Begründet wird dies vor allem mit der mutlosen Behauptung, die
Umstellung scheine nicht mehr bis 2030 zu schaffen. Diese Mutlosigkeit
hat auch bei
den Grünen eine lange Tradition, so hatte der grüne Umweltminister
Jürgen Trittin unter rot-grün das Ziel von 20 % Ökostrom bis 2020
ausgerufen.
Ich hatte in Diskussionen mit ihm dieses Ziel immer als zu schwach
kritisiert. Heute 2015, also fünf Jahre früher, stehen wir schon bei
32%. Statt
Kraft und Mut aus diesem riesigen grünen Erfolg zu ziehen, halten es
viele mit der Kanzlerin, die auf dem Jahrestag 2015 des Bundesverbands
Erneuerbare Energien (BEE) sinngemäß sagte, dass sie sich auch gewundert
habe, wie schnell der Ausbau der Erneuerbaren Energien möglich war –
aber in Zukunft könne das nicht mehr so gehen.
════════════════
**AUFGABENSTELLUNG**
Geben Sie aus dem Textabschnitt zum Ökostromausbau alles von „Begründet wird dies“ bis einschließlich „mehr so gehen.“ wortgetreu wieder.

**EINTRAGSAUSZÜGE**
════════════════
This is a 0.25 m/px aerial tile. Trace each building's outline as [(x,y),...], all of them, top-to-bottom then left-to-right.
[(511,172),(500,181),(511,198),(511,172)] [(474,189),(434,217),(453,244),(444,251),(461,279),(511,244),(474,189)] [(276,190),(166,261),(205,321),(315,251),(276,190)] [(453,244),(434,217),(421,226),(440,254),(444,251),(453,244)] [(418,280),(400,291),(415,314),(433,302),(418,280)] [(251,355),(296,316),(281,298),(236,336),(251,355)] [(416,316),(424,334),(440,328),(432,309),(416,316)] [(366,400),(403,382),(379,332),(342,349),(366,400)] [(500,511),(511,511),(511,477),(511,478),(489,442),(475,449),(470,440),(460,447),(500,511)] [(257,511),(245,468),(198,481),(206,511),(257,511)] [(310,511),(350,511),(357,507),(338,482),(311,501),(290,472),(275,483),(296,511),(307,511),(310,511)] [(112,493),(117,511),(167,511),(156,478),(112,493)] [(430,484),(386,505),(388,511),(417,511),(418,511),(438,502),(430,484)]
════════════════
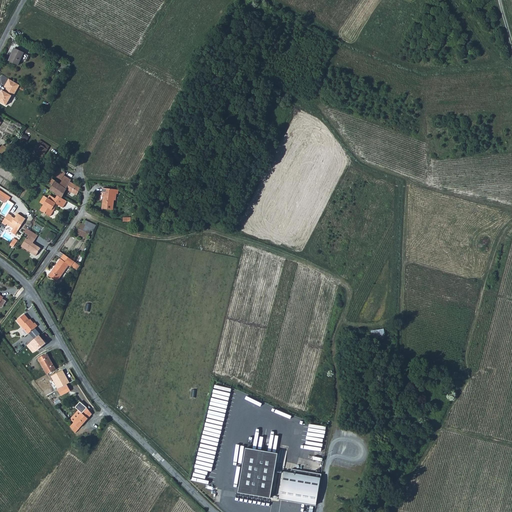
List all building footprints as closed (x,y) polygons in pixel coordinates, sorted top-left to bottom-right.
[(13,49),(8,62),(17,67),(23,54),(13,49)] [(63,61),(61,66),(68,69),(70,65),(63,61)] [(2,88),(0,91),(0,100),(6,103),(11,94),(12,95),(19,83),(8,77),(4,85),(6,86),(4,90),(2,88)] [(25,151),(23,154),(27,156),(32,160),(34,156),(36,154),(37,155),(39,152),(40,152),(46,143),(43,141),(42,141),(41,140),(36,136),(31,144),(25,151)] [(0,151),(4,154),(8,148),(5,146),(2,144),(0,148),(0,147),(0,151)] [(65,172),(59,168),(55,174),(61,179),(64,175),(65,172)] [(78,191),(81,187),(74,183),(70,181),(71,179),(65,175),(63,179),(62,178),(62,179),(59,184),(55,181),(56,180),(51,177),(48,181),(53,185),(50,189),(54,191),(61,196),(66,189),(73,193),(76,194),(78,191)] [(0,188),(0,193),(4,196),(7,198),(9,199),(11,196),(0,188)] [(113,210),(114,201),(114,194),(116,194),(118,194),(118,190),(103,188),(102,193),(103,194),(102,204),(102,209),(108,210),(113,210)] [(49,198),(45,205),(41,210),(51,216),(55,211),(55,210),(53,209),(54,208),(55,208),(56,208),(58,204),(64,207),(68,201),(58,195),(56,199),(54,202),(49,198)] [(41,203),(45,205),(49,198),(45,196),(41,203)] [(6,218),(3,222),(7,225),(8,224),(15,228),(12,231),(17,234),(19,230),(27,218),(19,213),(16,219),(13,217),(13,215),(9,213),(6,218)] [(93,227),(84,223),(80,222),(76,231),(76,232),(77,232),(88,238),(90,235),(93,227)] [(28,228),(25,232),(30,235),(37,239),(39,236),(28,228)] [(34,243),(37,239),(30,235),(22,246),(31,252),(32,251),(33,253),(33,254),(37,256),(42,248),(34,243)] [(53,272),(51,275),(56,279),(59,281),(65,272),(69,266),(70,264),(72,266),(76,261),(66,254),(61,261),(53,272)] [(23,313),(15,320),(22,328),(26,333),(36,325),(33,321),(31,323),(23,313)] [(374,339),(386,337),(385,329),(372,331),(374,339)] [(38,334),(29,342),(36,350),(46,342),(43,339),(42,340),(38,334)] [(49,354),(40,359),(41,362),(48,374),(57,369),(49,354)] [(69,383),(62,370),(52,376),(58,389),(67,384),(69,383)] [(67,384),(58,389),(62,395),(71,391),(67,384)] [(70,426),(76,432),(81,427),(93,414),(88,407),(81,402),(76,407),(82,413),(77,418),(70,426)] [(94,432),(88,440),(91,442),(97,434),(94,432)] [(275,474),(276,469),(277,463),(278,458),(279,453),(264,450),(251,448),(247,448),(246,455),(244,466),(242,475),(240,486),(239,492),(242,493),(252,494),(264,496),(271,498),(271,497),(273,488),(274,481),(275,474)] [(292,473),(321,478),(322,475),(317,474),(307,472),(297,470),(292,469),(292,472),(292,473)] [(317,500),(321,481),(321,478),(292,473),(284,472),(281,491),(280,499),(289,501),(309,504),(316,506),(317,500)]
════════════════
**ERGEBNIS**
Begründet wird dies vor allem mit der mutlosen Behauptung, die
Umstellung scheine nicht mehr bis 2030 zu schaffen. Diese Mutlosigkeit
hat auch bei
den Grünen eine lange Tradition, so hatte der grüne Umweltminister
Jürgen Trittin unter rot-grün das Ziel von 20 % Ökostrom bis 2020
ausgerufen.
Ich hatte in Diskussionen mit ihm dieses Ziel immer als zu schwach
kritisiert. Heute 2015, also fünf Jahre früher, stehen wir schon bei
32%. Statt
Kraft und Mut aus diesem riesigen grünen Erfolg zu ziehen, halten es
viele mit der Kanzlerin, die auf dem Jahrestag 2015 des Bundesverbands
Erneuerbare Energien (BEE) sinngemäß sagte, dass sie sich auch gewundert
habe, wie schnell der Ausbau der Erneuerbaren Energien möglich war –
aber in Zukunft könne das nicht mehr so gehen.